The improving economic and business travel backdrop is expected to continue driving growth in the hotel sector over the next two years. Events such as the World Gymnastics Championship, Open Championship, Richo Woman’s British Championship and Turner Prize as well as the Scottish Government initiative, Year of Food and Drink, are expected to fuel hotel demand throughout 2015.
The Scottish hotel industry is also be building on a strong 2014 with events such as the Commonwealth Games and a wide range of cultural festivals, combined with interest in the Scottish Referendum, helping boost performance.
Bruce Cartwright, partner, PwC in Scotland, said:
“Here in Scotland, we’re seeing growth driven by a combination of higher average daily rates (ADR) and occupancy levels. This could, in part, be attributed to a structural shift towards more branded budget hotels as well as access to online distribution channels and greater propensity by people to travel.
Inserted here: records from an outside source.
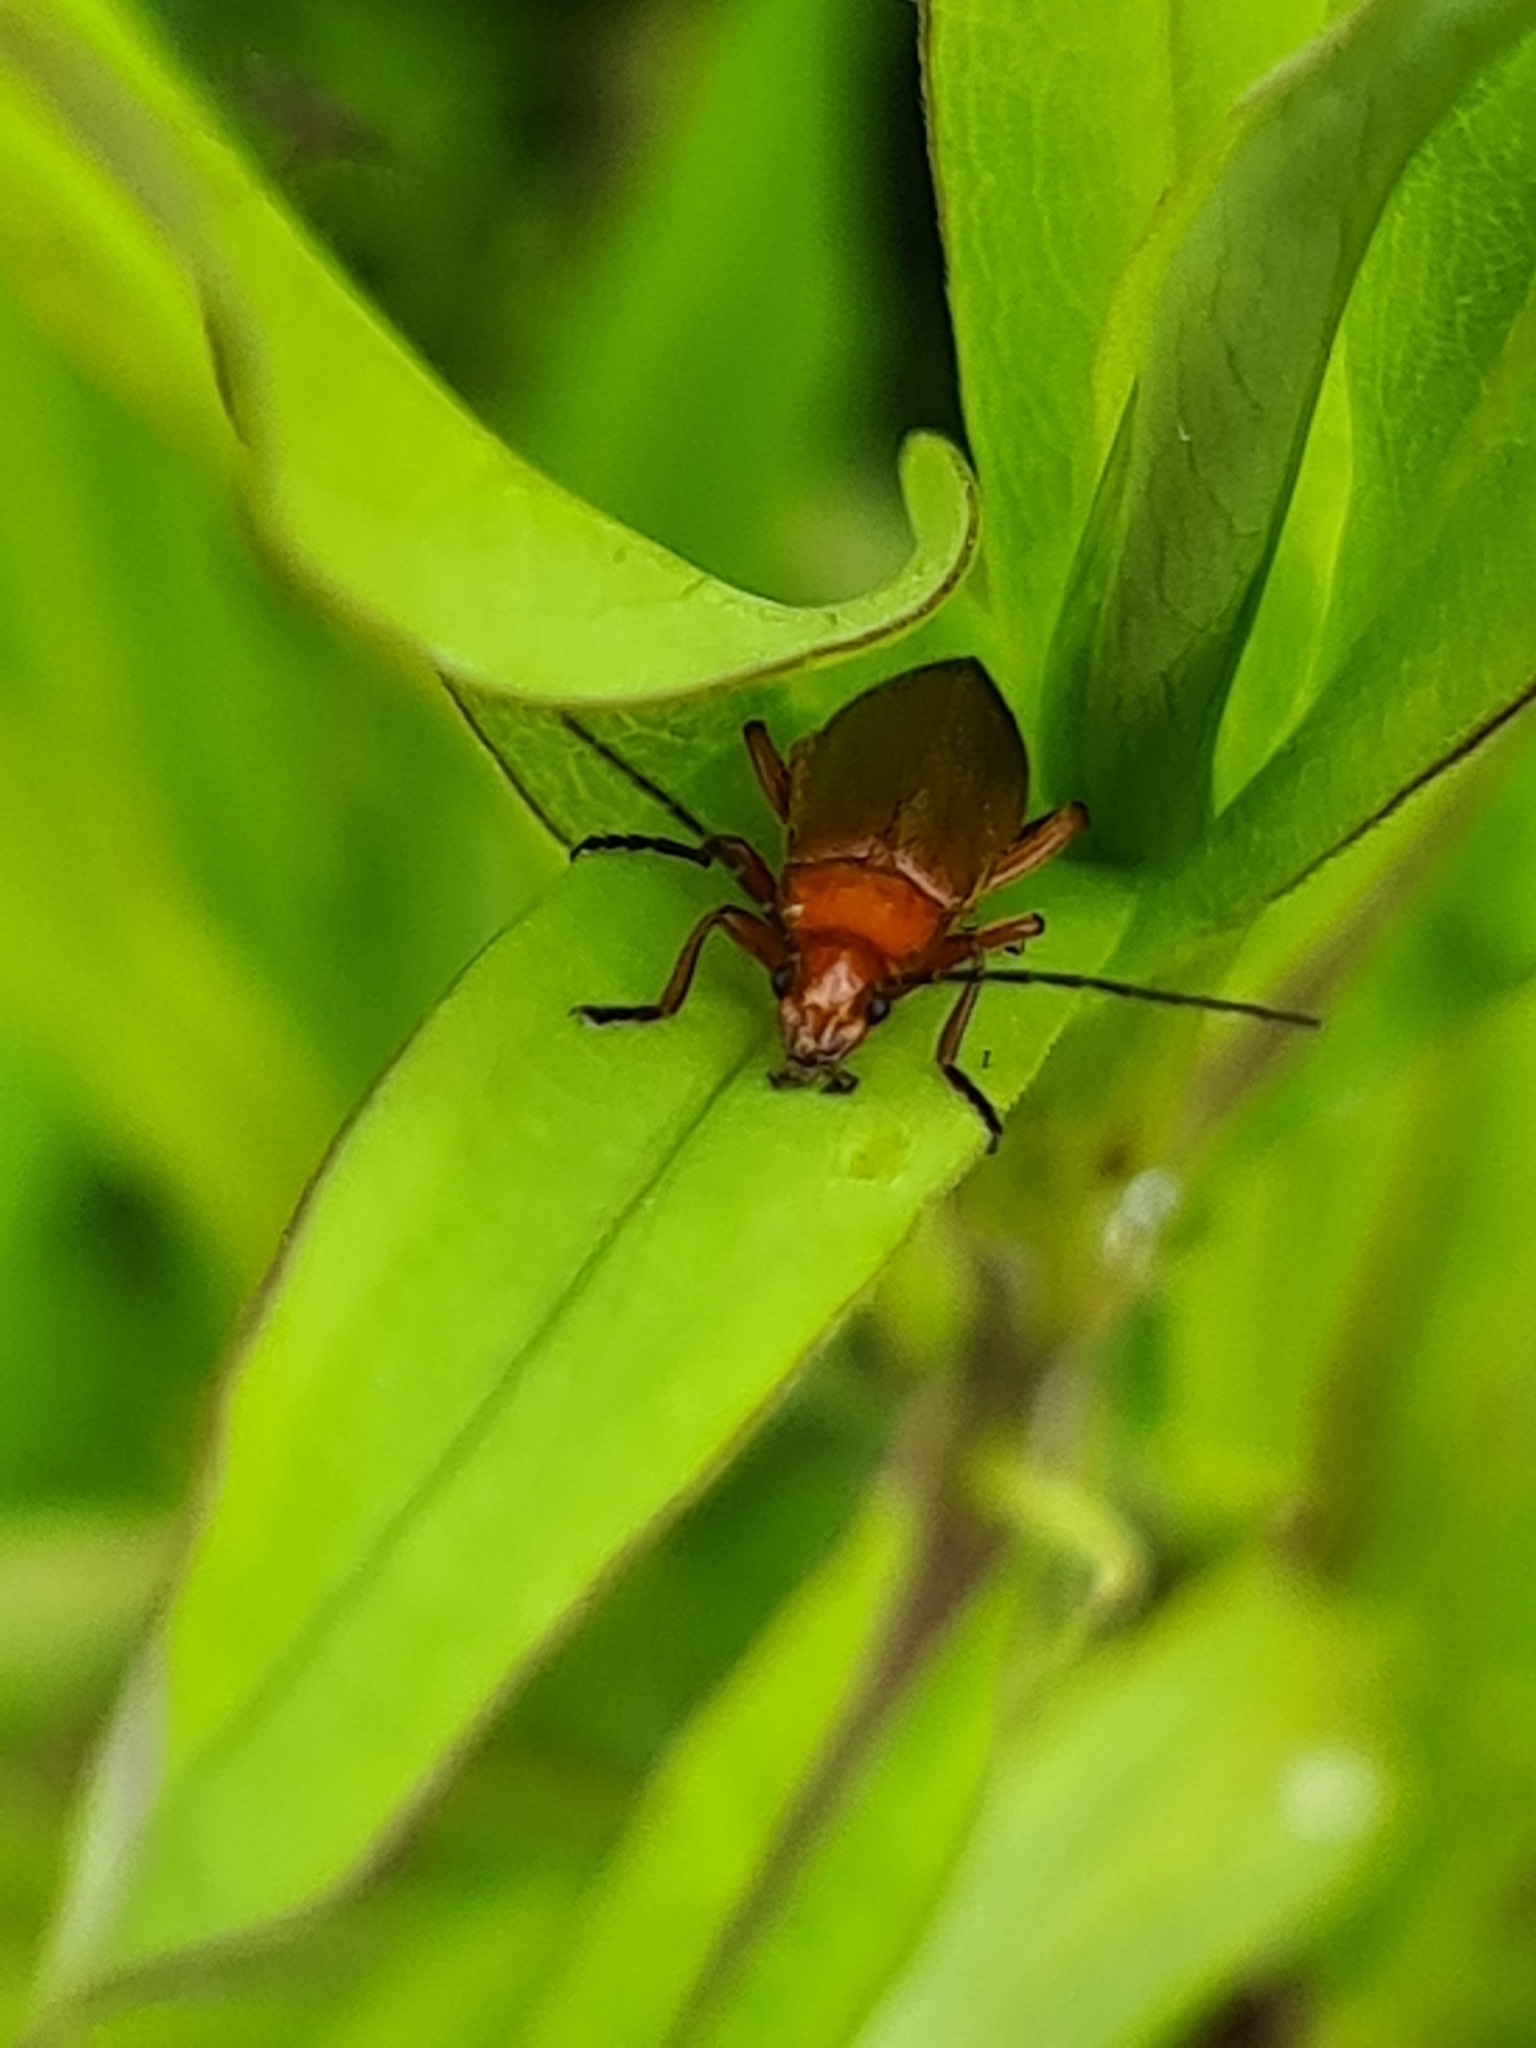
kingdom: Animalia
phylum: Arthropoda
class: Insecta
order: Coleoptera
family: Cantharidae
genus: Rhagonycha
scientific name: Rhagonycha fulva
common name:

“In strong performing cities – like Edinburgh and Glasgow – which operated at over 80% occupancy in 2014, this gives hotels the confidence to raise rates and in 2015 and 2016, we could see ADR rise by as much as 4.6%, driving RevPar growth of around 5.4%. Despite the ongoing oil price challenges, Aberdeen still commands the highest ADR outside of London, at £97.64 – a 9% uplift on the previous year.
“We can expect this trend of strong growth across the three cities to continue over the next two years, albeit at a slower pace to 2014.
“As we look ahead, there is no doubt that the hotel sector faces plenty of challenges, particularly as a result of economic and geopolitical uncertainties. However, we remain optimistic in its ability to compete, adapt and succeed.